The independent predictors for the development of type 2 diabetes were identified using a stepwise multiple Cox proportional hazard regression model. As shown in Table 2, baseline serum A-FABP was a significant independent predictor of development of type 2 diabetes, together with male sex and baseline 2-h glucose, in a model that also included age, baseline BMI, HOMA-IR, adiponectin, and hsCRP. Subjects with A-FABP above the median had a RR of 2.25 (95%CI 1.40–3.65, P = 0.001) of developing type 2 diabetes compared with those with A-FABP below the median at baseline. Identical results were obtained if waist circumference was entered into the model instead of BMI or if the presence of metabolic syndrome was added to the model. As the presence of IGT/IFG at baseline is known to be strongly associated with the development of type 2 diabetes, we also performed a subgroup analysis of this IGT/IFG cohort, and A-FABP remained a significant independent predictor of the development of type 2 diabetes (P = 0.018), together with 2-h glucose (RR 1.75, P < 0.001) and adiponectin (0.63, P < 0.05), in a model that also included age, sex, BMI, HOMA-IR, and hsCRP. For subjects with IGT/IFG who had serum A-FABP levels above the median at baseline, the adjusted RR of developing type 2 diabetes over the course of 10 years was 1.87 (1.12–3.15) compared with those with A-FABP below the median.

• [Supplied information]

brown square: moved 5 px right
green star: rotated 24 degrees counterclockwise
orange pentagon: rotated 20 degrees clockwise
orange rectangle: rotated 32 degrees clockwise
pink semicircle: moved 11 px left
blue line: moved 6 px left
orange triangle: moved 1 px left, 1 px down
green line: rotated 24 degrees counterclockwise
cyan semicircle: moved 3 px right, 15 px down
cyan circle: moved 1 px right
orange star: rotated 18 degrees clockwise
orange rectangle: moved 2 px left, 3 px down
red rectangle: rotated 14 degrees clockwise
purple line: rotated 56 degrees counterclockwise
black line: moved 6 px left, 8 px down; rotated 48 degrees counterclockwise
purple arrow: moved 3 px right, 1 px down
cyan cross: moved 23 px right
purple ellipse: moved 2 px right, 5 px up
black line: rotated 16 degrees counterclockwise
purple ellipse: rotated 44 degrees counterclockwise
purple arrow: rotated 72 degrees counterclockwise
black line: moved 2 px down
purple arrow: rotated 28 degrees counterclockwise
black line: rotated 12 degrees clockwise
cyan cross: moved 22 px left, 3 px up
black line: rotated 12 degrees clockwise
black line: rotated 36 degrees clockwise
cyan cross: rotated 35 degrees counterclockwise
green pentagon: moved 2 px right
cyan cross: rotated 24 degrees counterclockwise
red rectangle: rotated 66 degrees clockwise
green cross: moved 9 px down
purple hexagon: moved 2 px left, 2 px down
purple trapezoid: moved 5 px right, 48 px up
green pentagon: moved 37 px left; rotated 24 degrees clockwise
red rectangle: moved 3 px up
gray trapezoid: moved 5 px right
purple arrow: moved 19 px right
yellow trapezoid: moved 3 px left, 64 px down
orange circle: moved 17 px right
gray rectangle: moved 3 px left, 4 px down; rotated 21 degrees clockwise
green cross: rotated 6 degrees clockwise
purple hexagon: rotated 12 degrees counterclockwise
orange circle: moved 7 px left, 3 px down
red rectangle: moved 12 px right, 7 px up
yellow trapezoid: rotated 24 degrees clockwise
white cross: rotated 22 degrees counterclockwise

• [Exercise] Write out the full passage on A-FABP and type 2 diabetes above again, word for word.

• [Result]
The independent predictors for the development of type 2 diabetes were identified using a stepwise multiple Cox proportional hazard regression model. As shown in Table 2, baseline serum A-FABP was a significant independent predictor of development of type 2 diabetes, together with male sex and baseline 2-h glucose, in a model that also included age, baseline BMI, HOMA-IR, adiponectin, and hsCRP. Subjects with A-FABP above the median had a RR of 2.25 (95%CI 1.40–3.65, P = 0.001) of developing type 2 diabetes compared with those with A-FABP below the median at baseline. Identical results were obtained if waist circumference was entered into the model instead of BMI or if the presence of metabolic syndrome was added to the model. As the presence of IGT/IFG at baseline is known to be strongly associated with the development of type 2 diabetes, we also performed a subgroup analysis of this IGT/IFG cohort, and A-FABP remained a significant independent predictor of the development of type 2 diabetes (P = 0.018), together with 2-h glucose (RR 1.75, P < 0.001) and adiponectin (0.63, P < 0.05), in a model that also included age, sex, BMI, HOMA-IR, and hsCRP. For subjects with IGT/IFG who had serum A-FABP levels above the median at baseline, the adjusted RR of developing type 2 diabetes over the course of 10 years was 1.87 (1.12–3.15) compared with those with A-FABP below the median.